INPUT RECORDS:
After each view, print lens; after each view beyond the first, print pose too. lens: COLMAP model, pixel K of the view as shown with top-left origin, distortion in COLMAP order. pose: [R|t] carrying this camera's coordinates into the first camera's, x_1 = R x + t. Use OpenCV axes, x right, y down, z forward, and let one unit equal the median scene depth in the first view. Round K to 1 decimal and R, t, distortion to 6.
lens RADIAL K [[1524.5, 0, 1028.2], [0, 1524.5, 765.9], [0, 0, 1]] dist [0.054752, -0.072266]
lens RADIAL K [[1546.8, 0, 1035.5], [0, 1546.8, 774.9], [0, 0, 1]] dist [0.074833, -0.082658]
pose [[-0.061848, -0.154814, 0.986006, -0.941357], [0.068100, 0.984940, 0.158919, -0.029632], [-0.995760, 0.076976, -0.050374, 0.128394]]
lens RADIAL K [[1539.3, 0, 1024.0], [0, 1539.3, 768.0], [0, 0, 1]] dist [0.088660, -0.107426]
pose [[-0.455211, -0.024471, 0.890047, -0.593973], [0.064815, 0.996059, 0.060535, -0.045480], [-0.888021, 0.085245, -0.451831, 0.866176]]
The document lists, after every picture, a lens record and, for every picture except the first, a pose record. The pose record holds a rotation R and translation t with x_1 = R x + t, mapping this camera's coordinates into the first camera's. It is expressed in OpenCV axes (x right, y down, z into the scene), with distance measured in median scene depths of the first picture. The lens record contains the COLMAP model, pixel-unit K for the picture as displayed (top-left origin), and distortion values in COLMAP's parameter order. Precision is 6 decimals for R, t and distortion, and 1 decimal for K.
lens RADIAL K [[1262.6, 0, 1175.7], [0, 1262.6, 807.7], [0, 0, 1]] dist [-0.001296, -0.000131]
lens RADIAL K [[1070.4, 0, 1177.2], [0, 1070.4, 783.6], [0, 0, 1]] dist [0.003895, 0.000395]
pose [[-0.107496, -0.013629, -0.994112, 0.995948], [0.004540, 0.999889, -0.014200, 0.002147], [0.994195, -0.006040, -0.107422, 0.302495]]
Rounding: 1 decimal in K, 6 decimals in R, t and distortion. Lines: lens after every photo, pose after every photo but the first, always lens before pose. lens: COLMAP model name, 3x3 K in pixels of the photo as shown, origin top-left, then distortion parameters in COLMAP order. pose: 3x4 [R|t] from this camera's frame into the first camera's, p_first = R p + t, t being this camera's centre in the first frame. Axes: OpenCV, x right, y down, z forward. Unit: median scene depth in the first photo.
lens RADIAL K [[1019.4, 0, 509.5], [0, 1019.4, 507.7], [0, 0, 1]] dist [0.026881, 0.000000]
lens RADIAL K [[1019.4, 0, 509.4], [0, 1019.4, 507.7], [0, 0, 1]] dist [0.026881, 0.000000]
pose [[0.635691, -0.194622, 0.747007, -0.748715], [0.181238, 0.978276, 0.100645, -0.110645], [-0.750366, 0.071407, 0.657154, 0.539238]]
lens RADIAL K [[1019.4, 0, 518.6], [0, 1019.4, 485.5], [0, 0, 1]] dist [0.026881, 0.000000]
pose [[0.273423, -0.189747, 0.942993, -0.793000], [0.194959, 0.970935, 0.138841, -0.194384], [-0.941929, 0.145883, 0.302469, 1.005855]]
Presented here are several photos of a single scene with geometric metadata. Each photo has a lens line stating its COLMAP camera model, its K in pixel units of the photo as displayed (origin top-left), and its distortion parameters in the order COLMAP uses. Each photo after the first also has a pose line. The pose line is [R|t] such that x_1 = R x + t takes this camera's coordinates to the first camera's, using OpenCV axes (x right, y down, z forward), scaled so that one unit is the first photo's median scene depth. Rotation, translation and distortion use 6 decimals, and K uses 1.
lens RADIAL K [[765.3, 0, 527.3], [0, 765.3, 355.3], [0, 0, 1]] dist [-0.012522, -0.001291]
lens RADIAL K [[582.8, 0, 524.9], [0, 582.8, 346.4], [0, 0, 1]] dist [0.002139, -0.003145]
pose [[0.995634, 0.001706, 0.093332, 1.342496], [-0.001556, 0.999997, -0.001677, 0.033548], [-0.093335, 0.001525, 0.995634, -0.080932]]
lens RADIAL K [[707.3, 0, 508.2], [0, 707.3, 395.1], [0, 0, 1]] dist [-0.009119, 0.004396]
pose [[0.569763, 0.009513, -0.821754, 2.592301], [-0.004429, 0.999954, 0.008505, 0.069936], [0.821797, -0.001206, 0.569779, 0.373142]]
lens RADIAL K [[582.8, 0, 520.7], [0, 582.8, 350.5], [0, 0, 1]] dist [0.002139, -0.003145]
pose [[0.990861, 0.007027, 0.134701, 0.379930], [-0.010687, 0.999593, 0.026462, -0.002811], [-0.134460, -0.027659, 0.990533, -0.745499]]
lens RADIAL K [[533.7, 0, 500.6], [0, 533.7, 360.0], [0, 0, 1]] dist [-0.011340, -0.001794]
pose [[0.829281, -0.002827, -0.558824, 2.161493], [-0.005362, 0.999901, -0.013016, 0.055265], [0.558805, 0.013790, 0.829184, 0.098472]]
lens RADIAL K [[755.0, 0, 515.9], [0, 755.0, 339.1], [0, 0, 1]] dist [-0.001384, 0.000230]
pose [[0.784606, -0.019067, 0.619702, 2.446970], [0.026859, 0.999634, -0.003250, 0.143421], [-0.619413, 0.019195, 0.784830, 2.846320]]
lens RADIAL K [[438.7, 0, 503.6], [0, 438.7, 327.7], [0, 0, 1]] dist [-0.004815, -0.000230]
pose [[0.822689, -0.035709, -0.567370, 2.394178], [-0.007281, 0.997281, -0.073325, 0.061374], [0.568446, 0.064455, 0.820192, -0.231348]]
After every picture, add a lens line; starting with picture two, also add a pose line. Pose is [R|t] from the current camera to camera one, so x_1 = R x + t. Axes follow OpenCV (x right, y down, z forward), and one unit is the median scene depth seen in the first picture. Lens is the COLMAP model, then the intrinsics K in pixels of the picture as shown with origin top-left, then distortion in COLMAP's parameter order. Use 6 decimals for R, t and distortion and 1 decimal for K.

TASK BRIEF:
Copy every line of the records word for word.

SOLUTION FOR THIS PROBLEM:
After each view, print lens; after each view beyond the first, print pose too. lens: COLMAP model, pixel K of the view as shown with top-left origin, distortion in COLMAP order. pose: [R|t] carrying this camera's coordinates into the first camera's, x_1 = R x + t. Use OpenCV axes, x right, y down, z forward, and let one unit equal the median scene depth in the first view. Round K to 1 decimal and R, t, distortion to 6.
lens RADIAL K [[1524.5, 0, 1028.2], [0, 1524.5, 765.9], [0, 0, 1]] dist [0.054752, -0.072266]
lens RADIAL K [[1546.8, 0, 1035.5], [0, 1546.8, 774.9], [0, 0, 1]] dist [0.074833, -0.082658]
pose [[-0.061848, -0.154814, 0.986006, -0.941357], [0.068100, 0.984940, 0.158919, -0.029632], [-0.995760, 0.076976, -0.050374, 0.128394]]
lens RADIAL K [[1539.3, 0, 1024.0], [0, 1539.3, 768.0], [0, 0, 1]] dist [0.088660, -0.107426]
pose [[-0.455211, -0.024471, 0.890047, -0.593973], [0.064815, 0.996059, 0.060535, -0.045480], [-0.888021, 0.085245, -0.451831, 0.866176]]
The document lists, after every picture, a lens record and, for every picture except the first, a pose record. The pose record holds a rotation R and translation t with x_1 = R x + t, mapping this camera's coordinates into the first camera's. It is expressed in OpenCV axes (x right, y down, z into the scene), with distance measured in median scene depths of the first picture. The lens record contains the COLMAP model, pixel-unit K for the picture as displayed (top-left origin), and distortion values in COLMAP's parameter order. Precision is 6 decimals for R, t and distortion, and 1 decimal for K.
lens RADIAL K [[1262.6, 0, 1175.7], [0, 1262.6, 807.7], [0, 0, 1]] dist [-0.001296, -0.000131]
lens RADIAL K [[1070.4, 0, 1177.2], [0, 1070.4, 783.6], [0, 0, 1]] dist [0.003895, 0.000395]
pose [[-0.107496, -0.013629, -0.994112, 0.995948], [0.004540, 0.999889, -0.014200, 0.002147], [0.994195, -0.006040, -0.107422, 0.302495]]
Rounding: 1 decimal in K, 6 decimals in R, t and distortion. Lines: lens after every photo, pose after every photo but the first, always lens before pose. lens: COLMAP model name, 3x3 K in pixels of the photo as shown, origin top-left, then distortion parameters in COLMAP order. pose: 3x4 [R|t] from this camera's frame into the first camera's, p_first = R p + t, t being this camera's centre in the first frame. Axes: OpenCV, x right, y down, z forward. Unit: median scene depth in the first photo.
lens RADIAL K [[1019.4, 0, 509.5], [0, 1019.4, 507.7], [0, 0, 1]] dist [0.026881, 0.000000]
lens RADIAL K [[1019.4, 0, 509.4], [0, 1019.4, 507.7], [0, 0, 1]] dist [0.026881, 0.000000]
pose [[0.635691, -0.194622, 0.747007, -0.748715], [0.181238, 0.978276, 0.100645, -0.110645], [-0.750366, 0.071407, 0.657154, 0.539238]]
lens RADIAL K [[1019.4, 0, 518.6], [0, 1019.4, 485.5], [0, 0, 1]] dist [0.026881, 0.000000]
pose [[0.273423, -0.189747, 0.942993, -0.793000], [0.194959, 0.970935, 0.138841, -0.194384], [-0.941929, 0.145883, 0.302469, 1.005855]]
Presented here are several photos of a single scene with geometric metadata. Each photo has a lens line stating its COLMAP camera model, its K in pixel units of the photo as displayed (origin top-left), and its distortion parameters in the order COLMAP uses. Each photo after the first also has a pose line. The pose line is [R|t] such that x_1 = R x + t takes this camera's coordinates to the first camera's, using OpenCV axes (x right, y down, z forward), scaled so that one unit is the first photo's median scene depth. Rotation, translation and distortion use 6 decimals, and K uses 1.
lens RADIAL K [[765.3, 0, 527.3], [0, 765.3, 355.3], [0, 0, 1]] dist [-0.012522, -0.001291]
lens RADIAL K [[582.8, 0, 524.9], [0, 582.8, 346.4], [0, 0, 1]] dist [0.002139, -0.003145]
pose [[0.995634, 0.001706, 0.093332, 1.342496], [-0.001556, 0.999997, -0.001677, 0.033548], [-0.093335, 0.001525, 0.995634, -0.080932]]
lens RADIAL K [[707.3, 0, 508.2], [0, 707.3, 395.1], [0, 0, 1]] dist [-0.009119, 0.004396]
pose [[0.569763, 0.009513, -0.821754, 2.592301], [-0.004429, 0.999954, 0.008505, 0.069936], [0.821797, -0.001206, 0.569779, 0.373142]]
lens RADIAL K [[582.8, 0, 520.7], [0, 582.8, 350.5], [0, 0, 1]] dist [0.002139, -0.003145]
pose [[0.990861, 0.007027, 0.134701, 0.379930], [-0.010687, 0.999593, 0.026462, -0.002811], [-0.134460, -0.027659, 0.990533, -0.745499]]
lens RADIAL K [[533.7, 0, 500.6], [0, 533.7, 360.0], [0, 0, 1]] dist [-0.011340, -0.001794]
pose [[0.829281, -0.002827, -0.558824, 2.161493], [-0.005362, 0.999901, -0.013016, 0.055265], [0.558805, 0.013790, 0.829184, 0.098472]]
lens RADIAL K [[755.0, 0, 515.9], [0, 755.0, 339.1], [0, 0, 1]] dist [-0.001384, 0.000230]
pose [[0.784606, -0.019067, 0.619702, 2.446970], [0.026859, 0.999634, -0.003250, 0.143421], [-0.619413, 0.019195, 0.784830, 2.846320]]
lens RADIAL K [[438.7, 0, 503.6], [0, 438.7, 327.7], [0, 0, 1]] dist [-0.004815, -0.000230]
pose [[0.822689, -0.035709, -0.567370, 2.394178], [-0.007281, 0.997281, -0.073325, 0.061374], [0.568446, 0.064455, 0.820192, -0.231348]]
After every picture, add a lens line; starting with picture two, also add a pose line. Pose is [R|t] from the current camera to camera one, so x_1 = R x + t. Axes follow OpenCV (x right, y down, z forward), and one unit is the median scene depth seen in the first picture. Lens is the COLMAP model, then the intrinsics K in pixels of the picture as shown with origin top-left, then distortion in COLMAP's parameter order. Use 6 decimals for R, t and distortion and 1 decimal for K.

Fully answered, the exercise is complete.